Here’s a quick (and extremely simplified) explanation of PageRank from Google’s site:
PageRank relies on the uniquely democratic nature of the web by using its vast link structure as an indicator of an individual page’s value. In essence, Google interprets a link from page A to page B as a vote, by page A, for page B. But, Google looks at more than the sheer volume of votes, or links a page receives; it also analyzes the page that casts the vote. Votes cast by pages that are themselves “important” weigh more heavily and help to make other pages “important.”

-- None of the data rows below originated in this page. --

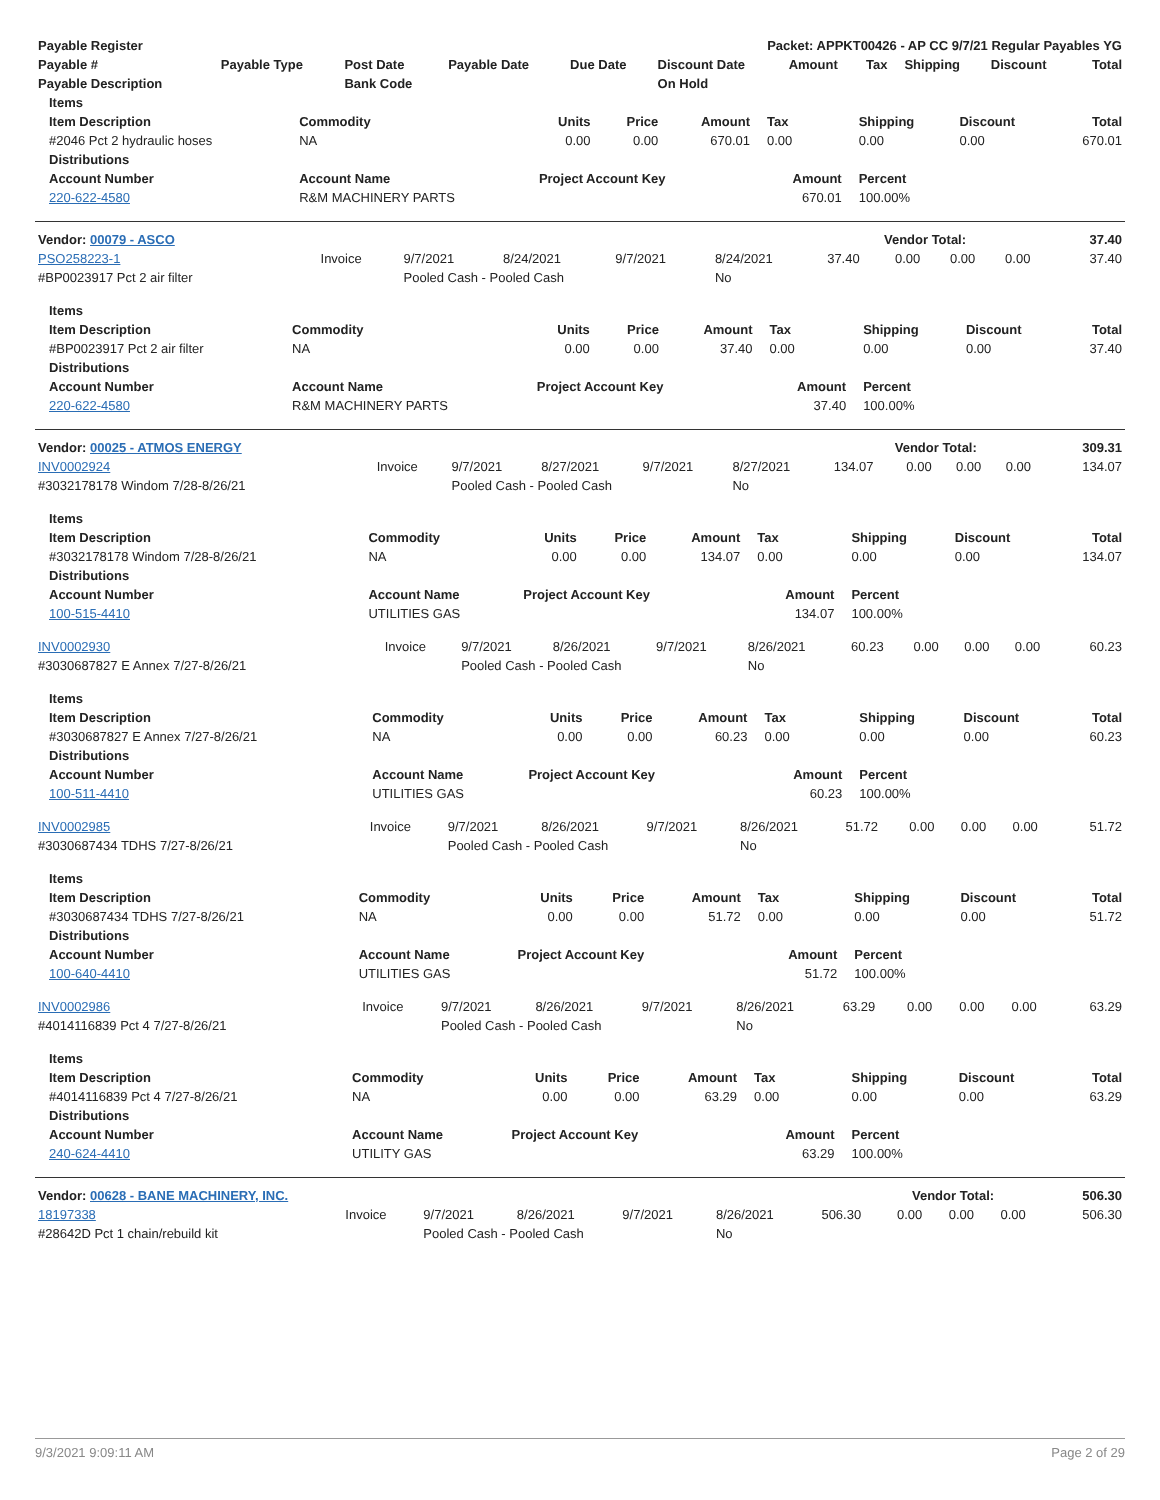| Payable Register | Packet: APPKT00426 - AP CC 9/7/21 Regular Payables YG |
| --- | --- |
| Payable # | Payable Type | Post Date | Payable Date | Due Date | Discount Date | Amount | Tax | Shipping | Discount | Total |
| --- | --- | --- | --- | --- | --- | --- | --- | --- | --- | --- |
| Payable Description | | Bank Code | | | On Hold | | | | | |
| Items | | | | | | | | |
| --- | --- | --- | --- | --- | --- | --- | --- | --- |
| Item Description | Commodity | Units | Price | Amount | Tax | Shipping | Discount | Total |
| #2046 Pct 2 hydraulic hoses | NA | 0.00 | 0.00 | 670.01 | 0.00 | 0.00 | 0.00 | 670.01 |
| Distributions | | | | | | | | |
| Account Number | Account Name | Project Account Key | | | Amount | Percent | | |
| 220-622-4580 | R&M MACHINERY PARTS | | | | 670.01 | 100.00% | | |
| Vendor: 00079 - ASCO | Vendor Total: | 37.40 |
| --- | --- | --- |
| PSO258223-1 | Invoice | 9/7/2021 | 8/24/2021 | 9/7/2021 | 8/24/2021 | 37.40 | 0.00 | 0.00 | 0.00 | 37.40 |
| #BP0023917 Pct 2 air filter | | Pooled Cash - Pooled Cash | | | No | | | | | |
| Items | | | | | | | | |
| --- | --- | --- | --- | --- | --- | --- | --- | --- |
| Item Description | Commodity | Units | Price | Amount | Tax | Shipping | Discount | Total |
| #BP0023917 Pct 2 air filter | NA | 0.00 | 0.00 | 37.40 | 0.00 | 0.00 | 0.00 | 37.40 |
| Distributions | | | | | | | | |
| Account Number | Account Name | Project Account Key | | | Amount | Percent | | |
| 220-622-4580 | R&M MACHINERY PARTS | | | | 37.40 | 100.00% | | |
| Vendor: 00025 - ATMOS ENERGY | Vendor Total: | 309.31 |
| --- | --- | --- |
| INV0002924 | Invoice | 9/7/2021 | 8/27/2021 | 9/7/2021 | 8/27/2021 | 134.07 | 0.00 | 0.00 | 0.00 | 134.07 |
| #3032178178 Windom 7/28-8/26/21 | | Pooled Cash - Pooled Cash | | | No | | | | | |
| Items | | | | | | | | |
| --- | --- | --- | --- | --- | --- | --- | --- | --- |
| Item Description | Commodity | Units | Price | Amount | Tax | Shipping | Discount | Total |
| #3032178178 Windom 7/28-8/26/21 | NA | 0.00 | 0.00 | 134.07 | 0.00 | 0.00 | 0.00 | 134.07 |
| Distributions | | | | | | | | |
| Account Number | Account Name | Project Account Key | | | Amount | Percent | | |
| 100-515-4410 | UTILITIES GAS | | | | 134.07 | 100.00% | | |
| INV0002930 | Invoice | 9/7/2021 | 8/26/2021 | 9/7/2021 | 8/26/2021 | 60.23 | 0.00 | 0.00 | 0.00 | 60.23 |
| #3030687827 E Annex 7/27-8/26/21 | | Pooled Cash - Pooled Cash | | | No | | | | | |
| Items | | | | | | | | |
| --- | --- | --- | --- | --- | --- | --- | --- | --- |
| Item Description | Commodity | Units | Price | Amount | Tax | Shipping | Discount | Total |
| #3030687827 E Annex 7/27-8/26/21 | NA | 0.00 | 0.00 | 60.23 | 0.00 | 0.00 | 0.00 | 60.23 |
| Distributions | | | | | | | | |
| Account Number | Account Name | Project Account Key | | | Amount | Percent | | |
| 100-511-4410 | UTILITIES GAS | | | | 60.23 | 100.00% | | |
| INV0002985 | Invoice | 9/7/2021 | 8/26/2021 | 9/7/2021 | 8/26/2021 | 51.72 | 0.00 | 0.00 | 0.00 | 51.72 |
| #3030687434 TDHS 7/27-8/26/21 | | Pooled Cash - Pooled Cash | | | No | | | | | |
| Items | | | | | | | | |
| --- | --- | --- | --- | --- | --- | --- | --- | --- |
| Item Description | Commodity | Units | Price | Amount | Tax | Shipping | Discount | Total |
| #3030687434 TDHS 7/27-8/26/21 | NA | 0.00 | 0.00 | 51.72 | 0.00 | 0.00 | 0.00 | 51.72 |
| Distributions | | | | | | | | |
| Account Number | Account Name | Project Account Key | | | Amount | Percent | | |
| 100-640-4410 | UTILITIES GAS | | | | 51.72 | 100.00% | | |
| INV0002986 | Invoice | 9/7/2021 | 8/26/2021 | 9/7/2021 | 8/26/2021 | 63.29 | 0.00 | 0.00 | 0.00 | 63.29 |
| #4014116839 Pct 4 7/27-8/26/21 | | Pooled Cash - Pooled Cash | | | No | | | | | |
| Items | | | | | | | | |
| --- | --- | --- | --- | --- | --- | --- | --- | --- |
| Item Description | Commodity | Units | Price | Amount | Tax | Shipping | Discount | Total |
| #4014116839 Pct 4 7/27-8/26/21 | NA | 0.00 | 0.00 | 63.29 | 0.00 | 0.00 | 0.00 | 63.29 |
| Distributions | | | | | | | | |
| Account Number | Account Name | Project Account Key | | | Amount | Percent | | |
| 240-624-4410 | UTILITY GAS | | | | 63.29 | 100.00% | | |
| Vendor: 00628 - BANE MACHINERY, INC. | Vendor Total: | 506.30 |
| --- | --- | --- |
| 18197338 | Invoice | 9/7/2021 | 8/26/2021 | 9/7/2021 | 8/26/2021 | 506.30 | 0.00 | 0.00 | 0.00 | 506.30 |
| #28642D Pct 1 chain/rebuild kit | | Pooled Cash - Pooled Cash | | | No | | | | | |
9/3/2021 9:09:11 AM Page 2 of 29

Now, you can understand why on the web this makes sense right? Every page should link to another, and so on. The genius of PageRank is that it establishes relevance by determining if good content is linked to by other good content. If it is, then you’ve got a nice PageRank. This is a radical departure from the early days of search where webmasters would cram keywords into the sections of their webpages in order to rank higher. That method tended to work when the earliest engines looked at the frequency in which keywords appeared in a given document. PageRank is brilliant because it tries to establish context.
Now that I’ve bored you to death, I’ll get back to the point: 9 out of 10 of the documents on your network have no links between them.
So what you really need to build a half decent search tool / semantic desktop is something that helps you add metadata to documents - the like the MusicBrainz Tagger and MP3s.
A further thought:
If you can find links in word documents, for instance in homework etc; and you have access to a huge range of information about those links (like, say, google), you should be able to hazily guess that word document X with 3 links to cancer journals is a source of information on cancer.